# Yum - Grilled Salmon Heads



## spinblue (Jun 8, 2013)

Went down to the market to find some kind of fish for dinner. 

The baby octi are always a good bet, so I grabbed two of those.

But what really caught my attention was the fresh salmon heads. He was kind enough to go in back and cut off a pair of fresh heads. When I saw them, I instantly thought of throwing them on the grill. 

I've never had them, but they grilled up great with just salt and pepper. They were delicious, from the nice sized cheeks, all kinds of gelatinous goo, and that big glob of meat off the spine. I never would have thought they were that fatty, no wonder they taste so good.
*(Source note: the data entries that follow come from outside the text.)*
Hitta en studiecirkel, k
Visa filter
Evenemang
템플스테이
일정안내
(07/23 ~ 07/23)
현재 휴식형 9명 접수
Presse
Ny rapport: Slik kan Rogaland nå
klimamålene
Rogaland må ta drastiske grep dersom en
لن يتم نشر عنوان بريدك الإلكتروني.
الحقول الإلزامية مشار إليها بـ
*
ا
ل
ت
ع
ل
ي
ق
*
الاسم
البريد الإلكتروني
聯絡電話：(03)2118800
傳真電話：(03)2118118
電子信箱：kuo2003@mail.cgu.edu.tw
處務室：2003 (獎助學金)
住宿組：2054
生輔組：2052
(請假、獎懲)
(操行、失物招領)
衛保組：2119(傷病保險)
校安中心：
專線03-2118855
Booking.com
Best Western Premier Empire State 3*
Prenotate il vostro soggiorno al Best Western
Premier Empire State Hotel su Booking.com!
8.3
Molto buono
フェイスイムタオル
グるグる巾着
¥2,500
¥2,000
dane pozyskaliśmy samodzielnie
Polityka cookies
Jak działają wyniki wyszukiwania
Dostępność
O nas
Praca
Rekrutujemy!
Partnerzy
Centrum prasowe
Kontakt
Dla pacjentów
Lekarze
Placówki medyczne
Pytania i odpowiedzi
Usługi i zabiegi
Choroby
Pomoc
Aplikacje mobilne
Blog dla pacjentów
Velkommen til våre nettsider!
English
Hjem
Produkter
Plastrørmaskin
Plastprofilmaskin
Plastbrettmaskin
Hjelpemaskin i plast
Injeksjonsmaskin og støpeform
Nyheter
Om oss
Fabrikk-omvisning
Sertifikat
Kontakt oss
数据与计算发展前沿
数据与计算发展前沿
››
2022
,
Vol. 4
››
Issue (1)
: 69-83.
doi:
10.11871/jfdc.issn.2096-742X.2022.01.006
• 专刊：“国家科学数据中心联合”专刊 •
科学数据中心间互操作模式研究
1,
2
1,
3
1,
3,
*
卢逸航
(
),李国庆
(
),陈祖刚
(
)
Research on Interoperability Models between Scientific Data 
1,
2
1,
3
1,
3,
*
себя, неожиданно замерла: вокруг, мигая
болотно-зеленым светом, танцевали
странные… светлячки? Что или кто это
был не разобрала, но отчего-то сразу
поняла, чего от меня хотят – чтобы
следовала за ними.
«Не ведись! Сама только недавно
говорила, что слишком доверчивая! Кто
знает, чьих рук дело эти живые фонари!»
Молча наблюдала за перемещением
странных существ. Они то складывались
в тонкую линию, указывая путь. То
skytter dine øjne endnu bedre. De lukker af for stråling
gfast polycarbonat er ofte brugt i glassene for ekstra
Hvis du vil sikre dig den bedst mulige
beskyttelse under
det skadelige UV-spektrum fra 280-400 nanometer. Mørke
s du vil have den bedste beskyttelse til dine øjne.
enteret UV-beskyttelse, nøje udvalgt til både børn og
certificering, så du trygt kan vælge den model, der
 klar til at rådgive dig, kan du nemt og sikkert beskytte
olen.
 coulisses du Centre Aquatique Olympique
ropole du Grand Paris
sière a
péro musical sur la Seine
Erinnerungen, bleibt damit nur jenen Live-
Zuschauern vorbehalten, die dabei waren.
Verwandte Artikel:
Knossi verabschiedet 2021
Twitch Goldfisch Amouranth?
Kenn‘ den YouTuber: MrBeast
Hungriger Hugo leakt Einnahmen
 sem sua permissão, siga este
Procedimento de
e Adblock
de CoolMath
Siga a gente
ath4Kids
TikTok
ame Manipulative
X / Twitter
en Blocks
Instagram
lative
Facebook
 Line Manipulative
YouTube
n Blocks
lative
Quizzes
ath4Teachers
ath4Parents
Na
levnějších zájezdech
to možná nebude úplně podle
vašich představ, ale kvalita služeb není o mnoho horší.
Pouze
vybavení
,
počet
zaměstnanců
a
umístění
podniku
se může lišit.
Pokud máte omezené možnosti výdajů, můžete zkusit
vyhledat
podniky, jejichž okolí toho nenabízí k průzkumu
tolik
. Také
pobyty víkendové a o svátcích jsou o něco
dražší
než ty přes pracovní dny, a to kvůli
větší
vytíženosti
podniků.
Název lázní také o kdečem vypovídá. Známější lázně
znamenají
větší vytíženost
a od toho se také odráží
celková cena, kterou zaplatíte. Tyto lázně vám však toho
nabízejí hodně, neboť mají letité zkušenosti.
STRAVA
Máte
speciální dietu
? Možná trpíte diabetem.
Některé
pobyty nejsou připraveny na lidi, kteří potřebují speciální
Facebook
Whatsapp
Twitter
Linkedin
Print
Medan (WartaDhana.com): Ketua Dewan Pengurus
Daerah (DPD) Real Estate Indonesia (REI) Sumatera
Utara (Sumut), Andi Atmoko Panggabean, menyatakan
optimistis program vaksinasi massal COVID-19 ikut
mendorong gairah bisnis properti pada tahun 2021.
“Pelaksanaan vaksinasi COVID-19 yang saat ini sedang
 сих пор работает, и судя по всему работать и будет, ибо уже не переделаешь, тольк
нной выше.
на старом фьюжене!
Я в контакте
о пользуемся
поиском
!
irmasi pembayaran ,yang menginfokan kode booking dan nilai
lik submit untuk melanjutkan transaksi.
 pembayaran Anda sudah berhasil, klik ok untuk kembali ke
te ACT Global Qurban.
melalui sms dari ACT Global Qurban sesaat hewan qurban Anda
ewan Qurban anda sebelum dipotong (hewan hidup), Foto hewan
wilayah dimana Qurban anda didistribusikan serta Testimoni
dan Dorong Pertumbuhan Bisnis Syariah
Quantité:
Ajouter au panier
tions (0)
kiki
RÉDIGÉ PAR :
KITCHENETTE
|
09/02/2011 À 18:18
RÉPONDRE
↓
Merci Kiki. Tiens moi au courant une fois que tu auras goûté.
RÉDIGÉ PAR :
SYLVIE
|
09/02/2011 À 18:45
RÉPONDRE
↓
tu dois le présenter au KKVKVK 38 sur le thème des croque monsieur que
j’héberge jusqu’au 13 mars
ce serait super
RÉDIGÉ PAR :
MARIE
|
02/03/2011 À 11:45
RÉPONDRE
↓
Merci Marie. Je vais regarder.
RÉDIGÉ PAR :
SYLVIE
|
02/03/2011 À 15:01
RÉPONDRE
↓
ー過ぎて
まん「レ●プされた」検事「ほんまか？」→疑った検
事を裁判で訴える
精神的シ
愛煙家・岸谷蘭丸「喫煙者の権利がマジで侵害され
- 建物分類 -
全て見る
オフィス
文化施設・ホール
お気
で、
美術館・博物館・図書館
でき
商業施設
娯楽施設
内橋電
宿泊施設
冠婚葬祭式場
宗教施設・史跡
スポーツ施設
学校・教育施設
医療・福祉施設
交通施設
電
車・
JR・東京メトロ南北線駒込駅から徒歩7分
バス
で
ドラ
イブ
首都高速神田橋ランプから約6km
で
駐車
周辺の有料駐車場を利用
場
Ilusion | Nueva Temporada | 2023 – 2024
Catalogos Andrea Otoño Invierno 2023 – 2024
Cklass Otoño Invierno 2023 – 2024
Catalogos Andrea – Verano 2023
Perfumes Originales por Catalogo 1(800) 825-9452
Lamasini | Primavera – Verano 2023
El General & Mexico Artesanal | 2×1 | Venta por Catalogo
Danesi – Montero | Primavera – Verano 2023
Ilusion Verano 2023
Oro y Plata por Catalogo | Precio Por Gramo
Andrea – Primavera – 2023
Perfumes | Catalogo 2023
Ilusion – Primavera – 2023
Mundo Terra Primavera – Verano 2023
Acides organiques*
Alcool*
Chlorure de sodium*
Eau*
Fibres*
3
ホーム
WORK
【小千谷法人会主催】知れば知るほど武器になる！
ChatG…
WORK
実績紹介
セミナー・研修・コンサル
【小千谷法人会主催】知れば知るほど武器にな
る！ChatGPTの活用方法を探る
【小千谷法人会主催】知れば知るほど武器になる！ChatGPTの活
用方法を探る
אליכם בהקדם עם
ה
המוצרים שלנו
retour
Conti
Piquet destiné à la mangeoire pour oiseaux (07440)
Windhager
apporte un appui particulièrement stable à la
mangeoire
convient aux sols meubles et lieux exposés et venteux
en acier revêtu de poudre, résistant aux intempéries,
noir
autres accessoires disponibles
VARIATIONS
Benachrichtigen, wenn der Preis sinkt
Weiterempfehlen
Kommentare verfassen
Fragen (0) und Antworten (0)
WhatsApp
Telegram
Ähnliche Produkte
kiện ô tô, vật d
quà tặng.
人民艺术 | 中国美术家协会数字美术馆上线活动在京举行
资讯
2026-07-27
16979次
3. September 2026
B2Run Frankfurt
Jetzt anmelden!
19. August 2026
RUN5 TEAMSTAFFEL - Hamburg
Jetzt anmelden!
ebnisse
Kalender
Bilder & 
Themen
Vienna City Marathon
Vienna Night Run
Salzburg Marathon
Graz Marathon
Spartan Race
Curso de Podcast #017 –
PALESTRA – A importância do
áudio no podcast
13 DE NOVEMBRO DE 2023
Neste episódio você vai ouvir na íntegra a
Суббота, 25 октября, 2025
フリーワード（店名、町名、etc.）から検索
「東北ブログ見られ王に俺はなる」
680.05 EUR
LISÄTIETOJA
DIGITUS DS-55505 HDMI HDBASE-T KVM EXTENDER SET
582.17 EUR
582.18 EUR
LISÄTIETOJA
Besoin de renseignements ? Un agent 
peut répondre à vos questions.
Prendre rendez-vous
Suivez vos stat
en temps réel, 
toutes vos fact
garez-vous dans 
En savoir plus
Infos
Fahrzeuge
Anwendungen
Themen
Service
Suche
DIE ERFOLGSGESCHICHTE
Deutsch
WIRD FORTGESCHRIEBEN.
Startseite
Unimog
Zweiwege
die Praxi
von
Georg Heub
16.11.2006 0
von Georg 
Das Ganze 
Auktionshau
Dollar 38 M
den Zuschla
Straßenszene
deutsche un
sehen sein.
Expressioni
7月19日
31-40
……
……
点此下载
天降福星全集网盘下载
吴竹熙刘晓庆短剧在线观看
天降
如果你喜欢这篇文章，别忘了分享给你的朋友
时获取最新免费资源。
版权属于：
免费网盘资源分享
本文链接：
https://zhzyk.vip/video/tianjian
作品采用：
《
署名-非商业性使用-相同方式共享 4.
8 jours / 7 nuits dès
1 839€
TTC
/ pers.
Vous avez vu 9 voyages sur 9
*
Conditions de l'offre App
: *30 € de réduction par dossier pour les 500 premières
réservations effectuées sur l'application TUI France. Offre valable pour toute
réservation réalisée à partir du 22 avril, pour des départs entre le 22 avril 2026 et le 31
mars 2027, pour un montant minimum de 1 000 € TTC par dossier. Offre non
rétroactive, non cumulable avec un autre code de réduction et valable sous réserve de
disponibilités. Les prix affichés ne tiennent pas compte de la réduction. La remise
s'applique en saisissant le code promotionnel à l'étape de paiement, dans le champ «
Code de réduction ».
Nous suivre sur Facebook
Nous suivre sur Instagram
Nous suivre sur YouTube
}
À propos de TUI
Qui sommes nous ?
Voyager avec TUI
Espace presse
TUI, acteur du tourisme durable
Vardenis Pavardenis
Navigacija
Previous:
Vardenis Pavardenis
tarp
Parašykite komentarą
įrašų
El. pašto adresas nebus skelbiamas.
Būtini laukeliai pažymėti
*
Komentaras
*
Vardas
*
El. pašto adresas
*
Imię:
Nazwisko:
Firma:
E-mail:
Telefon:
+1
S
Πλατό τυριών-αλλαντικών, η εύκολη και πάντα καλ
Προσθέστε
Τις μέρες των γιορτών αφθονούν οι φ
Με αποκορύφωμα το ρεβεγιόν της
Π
Now I know why the old man in Kill Bill was so fond of them. Sorry for the lack of pix, I'm never good at that part.


----------



## schanop (Jun 8, 2013)

Fish head is a good food.


----------



## rshu (Jun 9, 2013)

Salmon heads are my favorite! Its a shame when I see fisherman out here throw them away... they are great in soup too, i like them with ginger and basil.


----------



## stopbarking (Jun 9, 2013)

There was a sushi bar my dad and I went to once a week when I was in high school. They would grill us a fish head every time we went there. They also had mentaiko. It's closed now. I miss it.


----------



## Duckfat (Jun 9, 2013)

I don't know why but this thread is making me hungry for fried Grouper cheeks.

Dave


----------



## spinblue (Jun 9, 2013)

One thing, my wife is out of town and she's made it very clear she doesn't like her food looking back at here. No wonder I grabbed them.

Not sure how I'll handle this in the future, but too bad Sweetie, Daddy's got dinner on the grill. LOL


----------



## schanop (Jun 9, 2013)

@Duckfat, you like the better bit.

@spinblue, take the eyes out. It won't look back at her.


----------



## stereo.pete (Jun 9, 2013)

Speaking of heads, one of my favorite restaurants here in Chicago, Yusho is offering a full pig's head dinner for parties of 4-6. Oh how the lesser known cuts tend to be some of the most delicious!

Oh yeah, I almost forgot, pics or the salmon heads never happened.


----------